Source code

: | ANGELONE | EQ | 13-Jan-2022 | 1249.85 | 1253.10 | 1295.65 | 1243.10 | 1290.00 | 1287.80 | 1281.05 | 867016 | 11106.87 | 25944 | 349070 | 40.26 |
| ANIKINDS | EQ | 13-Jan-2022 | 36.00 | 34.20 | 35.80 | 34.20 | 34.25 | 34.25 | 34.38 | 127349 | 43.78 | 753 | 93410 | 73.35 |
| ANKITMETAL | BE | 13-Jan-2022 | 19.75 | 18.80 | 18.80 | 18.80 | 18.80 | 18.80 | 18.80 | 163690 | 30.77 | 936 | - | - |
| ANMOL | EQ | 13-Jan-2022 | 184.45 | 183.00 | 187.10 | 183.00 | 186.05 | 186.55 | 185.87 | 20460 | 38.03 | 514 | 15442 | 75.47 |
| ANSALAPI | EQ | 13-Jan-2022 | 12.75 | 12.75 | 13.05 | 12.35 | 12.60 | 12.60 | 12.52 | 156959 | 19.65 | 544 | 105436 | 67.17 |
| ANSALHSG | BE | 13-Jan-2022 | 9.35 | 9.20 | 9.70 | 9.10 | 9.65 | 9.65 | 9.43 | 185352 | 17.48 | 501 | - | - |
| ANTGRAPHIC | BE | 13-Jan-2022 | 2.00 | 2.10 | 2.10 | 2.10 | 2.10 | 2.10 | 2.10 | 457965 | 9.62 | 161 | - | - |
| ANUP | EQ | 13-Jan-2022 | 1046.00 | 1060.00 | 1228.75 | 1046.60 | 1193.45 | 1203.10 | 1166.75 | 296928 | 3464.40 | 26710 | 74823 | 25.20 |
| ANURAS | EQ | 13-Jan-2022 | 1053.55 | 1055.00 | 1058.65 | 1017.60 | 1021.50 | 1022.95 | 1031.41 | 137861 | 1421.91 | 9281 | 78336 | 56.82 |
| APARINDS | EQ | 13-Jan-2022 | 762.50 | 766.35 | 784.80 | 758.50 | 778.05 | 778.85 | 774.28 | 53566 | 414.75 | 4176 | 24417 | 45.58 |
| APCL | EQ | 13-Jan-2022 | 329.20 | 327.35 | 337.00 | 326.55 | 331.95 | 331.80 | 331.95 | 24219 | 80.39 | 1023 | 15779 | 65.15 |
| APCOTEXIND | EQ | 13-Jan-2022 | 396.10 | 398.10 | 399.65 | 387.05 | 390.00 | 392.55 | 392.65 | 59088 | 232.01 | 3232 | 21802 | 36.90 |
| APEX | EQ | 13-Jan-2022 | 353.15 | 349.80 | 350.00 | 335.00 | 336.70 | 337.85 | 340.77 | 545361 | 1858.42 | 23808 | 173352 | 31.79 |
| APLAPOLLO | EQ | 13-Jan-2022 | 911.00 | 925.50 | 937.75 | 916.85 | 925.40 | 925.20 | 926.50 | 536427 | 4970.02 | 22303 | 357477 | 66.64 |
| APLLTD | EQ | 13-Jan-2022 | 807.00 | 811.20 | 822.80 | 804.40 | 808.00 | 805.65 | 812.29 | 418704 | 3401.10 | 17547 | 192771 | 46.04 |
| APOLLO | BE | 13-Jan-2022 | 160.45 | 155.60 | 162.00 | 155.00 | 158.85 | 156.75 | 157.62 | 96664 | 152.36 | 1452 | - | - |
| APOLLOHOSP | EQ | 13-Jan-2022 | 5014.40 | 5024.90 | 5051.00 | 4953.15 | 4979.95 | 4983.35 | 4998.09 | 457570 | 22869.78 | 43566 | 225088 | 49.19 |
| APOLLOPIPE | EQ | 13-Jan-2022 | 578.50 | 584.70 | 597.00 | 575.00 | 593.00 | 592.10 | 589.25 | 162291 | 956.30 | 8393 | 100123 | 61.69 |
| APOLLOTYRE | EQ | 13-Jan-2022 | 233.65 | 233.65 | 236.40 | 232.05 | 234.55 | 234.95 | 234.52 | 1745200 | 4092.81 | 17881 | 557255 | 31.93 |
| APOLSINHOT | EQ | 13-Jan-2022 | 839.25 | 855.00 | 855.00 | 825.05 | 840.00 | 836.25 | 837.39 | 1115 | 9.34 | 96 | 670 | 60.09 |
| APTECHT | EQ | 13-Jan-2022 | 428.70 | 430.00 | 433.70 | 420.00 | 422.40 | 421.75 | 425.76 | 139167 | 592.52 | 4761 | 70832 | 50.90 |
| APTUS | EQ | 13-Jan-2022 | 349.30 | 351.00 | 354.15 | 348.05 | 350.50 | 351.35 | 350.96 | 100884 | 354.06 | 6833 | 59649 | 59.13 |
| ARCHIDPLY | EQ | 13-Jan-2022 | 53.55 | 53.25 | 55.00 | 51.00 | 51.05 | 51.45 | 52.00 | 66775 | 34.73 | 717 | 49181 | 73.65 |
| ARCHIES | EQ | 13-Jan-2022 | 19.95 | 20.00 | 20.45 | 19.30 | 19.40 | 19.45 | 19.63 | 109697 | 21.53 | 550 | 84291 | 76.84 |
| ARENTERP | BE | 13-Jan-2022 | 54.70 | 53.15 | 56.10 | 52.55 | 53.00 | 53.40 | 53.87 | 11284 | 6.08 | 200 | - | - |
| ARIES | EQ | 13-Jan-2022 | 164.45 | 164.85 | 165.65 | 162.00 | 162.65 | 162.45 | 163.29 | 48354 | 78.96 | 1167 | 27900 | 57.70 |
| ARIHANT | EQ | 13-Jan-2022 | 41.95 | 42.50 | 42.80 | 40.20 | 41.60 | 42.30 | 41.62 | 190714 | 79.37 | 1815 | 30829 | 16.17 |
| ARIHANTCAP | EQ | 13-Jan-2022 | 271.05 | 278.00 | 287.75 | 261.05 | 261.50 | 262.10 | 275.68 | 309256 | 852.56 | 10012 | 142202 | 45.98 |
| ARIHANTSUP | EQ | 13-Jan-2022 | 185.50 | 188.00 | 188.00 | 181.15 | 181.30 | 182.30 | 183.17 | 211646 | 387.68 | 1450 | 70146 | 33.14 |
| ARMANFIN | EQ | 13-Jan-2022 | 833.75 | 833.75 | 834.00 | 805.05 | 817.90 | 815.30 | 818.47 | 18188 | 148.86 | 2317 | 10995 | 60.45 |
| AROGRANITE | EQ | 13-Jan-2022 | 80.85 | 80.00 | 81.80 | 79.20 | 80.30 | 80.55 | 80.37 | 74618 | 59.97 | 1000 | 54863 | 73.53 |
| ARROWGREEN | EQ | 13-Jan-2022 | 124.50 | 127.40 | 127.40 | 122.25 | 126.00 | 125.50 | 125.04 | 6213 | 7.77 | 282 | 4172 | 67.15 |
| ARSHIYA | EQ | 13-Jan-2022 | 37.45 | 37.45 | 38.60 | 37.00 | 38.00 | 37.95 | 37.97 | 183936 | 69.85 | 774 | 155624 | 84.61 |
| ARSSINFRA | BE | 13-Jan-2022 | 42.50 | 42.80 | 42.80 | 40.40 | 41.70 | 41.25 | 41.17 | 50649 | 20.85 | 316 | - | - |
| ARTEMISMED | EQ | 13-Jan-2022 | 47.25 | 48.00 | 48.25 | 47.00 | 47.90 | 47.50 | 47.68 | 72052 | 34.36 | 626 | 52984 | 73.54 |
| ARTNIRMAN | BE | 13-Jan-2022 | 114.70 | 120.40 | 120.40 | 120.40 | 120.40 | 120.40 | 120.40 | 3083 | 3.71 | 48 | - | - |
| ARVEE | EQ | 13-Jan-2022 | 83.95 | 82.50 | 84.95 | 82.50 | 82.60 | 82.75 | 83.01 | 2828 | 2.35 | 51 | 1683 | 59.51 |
-=-=-
== Exercise description ==
Could you quote every one of the lines above, character for character?

== Result of this task ==
Source code

: | ANGELONE | EQ | 13-Jan-2022 | 1249.85 | 1253.10 | 1295.65 | 1243.10 | 1290.00 | 1287.80 | 1281.05 | 867016 | 11106.87 | 25944 | 349070 | 40.26 |
| ANIKINDS | EQ | 13-Jan-2022 | 36.00 | 34.20 | 35.80 | 34.20 | 34.25 | 34.25 | 34.38 | 127349 | 43.78 | 753 | 93410 | 73.35 |
| ANKITMETAL | BE | 13-Jan-2022 | 19.75 | 18.80 | 18.80 | 18.80 | 18.80 | 18.80 | 18.80 | 163690 | 30.77 | 936 | - | - |
| ANMOL | EQ | 13-Jan-2022 | 184.45 | 183.00 | 187.10 | 183.00 | 186.05 | 186.55 | 185.87 | 20460 | 38.03 | 514 | 15442 | 75.47 |
| ANSALAPI | EQ | 13-Jan-2022 | 12.75 | 12.75 | 13.05 | 12.35 | 12.60 | 12.60 | 12.52 | 156959 | 19.65 | 544 | 105436 | 67.17 |
| ANSALHSG | BE | 13-Jan-2022 | 9.35 | 9.20 | 9.70 | 9.10 | 9.65 | 9.65 | 9.43 | 185352 | 17.48 | 501 | - | - |
| ANTGRAPHIC | BE | 13-Jan-2022 | 2.00 | 2.10 | 2.10 | 2.10 | 2.10 | 2.10 | 2.10 | 457965 | 9.62 | 161 | - | - |
| ANUP | EQ | 13-Jan-2022 | 1046.00 | 1060.00 | 1228.75 | 1046.60 | 1193.45 | 1203.10 | 1166.75 | 296928 | 3464.40 | 26710 | 74823 | 25.20 |
| ANURAS | EQ | 13-Jan-2022 | 1053.55 | 1055.00 | 1058.65 | 1017.60 | 1021.50 | 1022.95 | 1031.41 | 137861 | 1421.91 | 9281 | 78336 | 56.82 |
| APARINDS | EQ | 13-Jan-2022 | 762.50 | 766.35 | 784.80 | 758.50 | 778.05 | 778.85 | 774.28 | 53566 | 414.75 | 4176 | 24417 | 45.58 |
| APCL | EQ | 13-Jan-2022 | 329.20 | 327.35 | 337.00 | 326.55 | 331.95 | 331.80 | 331.95 | 24219 | 80.39 | 1023 | 15779 | 65.15 |
| APCOTEXIND | EQ | 13-Jan-2022 | 396.10 | 398.10 | 399.65 | 387.05 | 390.00 | 392.55 | 392.65 | 59088 | 232.01 | 3232 | 21802 | 36.90 |
| APEX | EQ | 13-Jan-2022 | 353.15 | 349.80 | 350.00 | 335.00 | 336.70 | 337.85 | 340.77 | 545361 | 1858.42 | 23808 | 173352 | 31.79 |
| APLAPOLLO | EQ | 13-Jan-2022 | 911.00 | 925.50 | 937.75 | 916.85 | 925.40 | 925.20 | 926.50 | 536427 | 4970.02 | 22303 | 357477 | 66.64 |
| APLLTD | EQ | 13-Jan-2022 | 807.00 | 811.20 | 822.80 | 804.40 | 808.00 | 805.65 | 812.29 | 418704 | 3401.10 | 17547 | 192771 | 46.04 |
| APOLLO | BE | 13-Jan-2022 | 160.45 | 155.60 | 162.00 | 155.00 | 158.85 | 156.75 | 157.62 | 96664 | 152.36 | 1452 | - | - |
| APOLLOHOSP | EQ | 13-Jan-2022 | 5014.40 | 5024.90 | 5051.00 | 4953.15 | 4979.95 | 4983.35 | 4998.09 | 457570 | 22869.78 | 43566 | 225088 | 49.19 |
| APOLLOPIPE | EQ | 13-Jan-2022 | 578.50 | 584.70 | 597.00 | 575.00 | 593.00 | 592.10 | 589.25 | 162291 | 956.30 | 8393 | 100123 | 61.69 |
| APOLLOTYRE | EQ | 13-Jan-2022 | 233.65 | 233.65 | 236.40 | 232.05 | 234.55 | 234.95 | 234.52 | 1745200 | 4092.81 | 17881 | 557255 | 31.93 |
| APOLSINHOT | EQ | 13-Jan-2022 | 839.25 | 855.00 | 855.00 | 825.05 | 840.00 | 836.25 | 837.39 | 1115 | 9.34 | 96 | 670 | 60.09 |
| APTECHT | EQ | 13-Jan-2022 | 428.70 | 430.00 | 433.70 | 420.00 | 422.40 | 421.75 | 425.76 | 139167 | 592.52 | 4761 | 70832 | 50.90 |
| APTUS | EQ | 13-Jan-2022 | 349.30 | 351.00 | 354.15 | 348.05 | 350.50 | 351.35 | 350.96 | 100884 | 354.06 | 6833 | 59649 | 59.13 |
| ARCHIDPLY | EQ | 13-Jan-2022 | 53.55 | 53.25 | 55.00 | 51.00 | 51.05 | 51.45 | 52.00 | 66775 | 34.73 | 717 | 49181 | 73.65 |
| ARCHIES | EQ | 13-Jan-2022 | 19.95 | 20.00 | 20.45 | 19.30 | 19.40 | 19.45 | 19.63 | 109697 | 21.53 | 550 | 84291 | 76.84 |
| ARENTERP | BE | 13-Jan-2022 | 54.70 | 53.15 | 56.10 | 52.55 | 53.00 | 53.40 | 53.87 | 11284 | 6.08 | 200 | - | - |
| ARIES | EQ | 13-Jan-2022 | 164.45 | 164.85 | 165.65 | 162.00 | 162.65 | 162.45 | 163.29 | 48354 | 78.96 | 1167 | 27900 | 57.70 |
| ARIHANT | EQ | 13-Jan-2022 | 41.95 | 42.50 | 42.80 | 40.20 | 41.60 | 42.30 | 41.62 | 190714 | 79.37 | 1815 | 30829 | 16.17 |
| ARIHANTCAP | EQ | 13-Jan-2022 | 271.05 | 278.00 | 287.75 | 261.05 | 261.50 | 262.10 | 275.68 | 309256 | 852.56 | 10012 | 142202 | 45.98 |
| ARIHANTSUP | EQ | 13-Jan-2022 | 185.50 | 188.00 | 188.00 | 181.15 | 181.30 | 182.30 | 183.17 | 211646 | 387.68 | 1450 | 70146 | 33.14 |
| ARMANFIN | EQ | 13-Jan-2022 | 833.75 | 833.75 | 834.00 | 805.05 | 817.90 | 815.30 | 818.47 | 18188 | 148.86 | 2317 | 10995 | 60.45 |
| AROGRANITE | EQ | 13-Jan-2022 | 80.85 | 80.00 | 81.80 | 79.20 | 80.30 | 80.55 | 80.37 | 74618 | 59.97 | 1000 | 54863 | 73.53 |
| ARROWGREEN | EQ | 13-Jan-2022 | 124.50 | 127.40 | 127.40 | 122.25 | 126.00 | 125.50 | 125.04 | 6213 | 7.77 | 282 | 4172 | 67.15 |
| ARSHIYA | EQ | 13-Jan-2022 | 37.45 | 37.45 | 38.60 | 37.00 | 38.00 | 37.95 | 37.97 | 183936 | 69.85 | 774 | 155624 | 84.61 |
| ARSSINFRA | BE | 13-Jan-2022 | 42.50 | 42.80 | 42.80 | 40.40 | 41.70 | 41.25 | 41.17 | 50649 | 20.85 | 316 | - | - |
| ARTEMISMED | EQ | 13-Jan-2022 | 47.25 | 48.00 | 48.25 | 47.00 | 47.90 | 47.50 | 47.68 | 72052 | 34.36 | 626 | 52984 | 73.54 |
| ARTNIRMAN | BE | 13-Jan-2022 | 114.70 | 120.40 | 120.40 | 120.40 | 120.40 | 120.40 | 120.40 | 3083 | 3.71 | 48 | - | - |
| ARVEE | EQ | 13-Jan-2022 | 83.95 | 82.50 | 84.95 | 82.50 | 82.60 | 82.75 | 83.01 | 2828 | 2.35 | 51 | 1683 | 59.51 |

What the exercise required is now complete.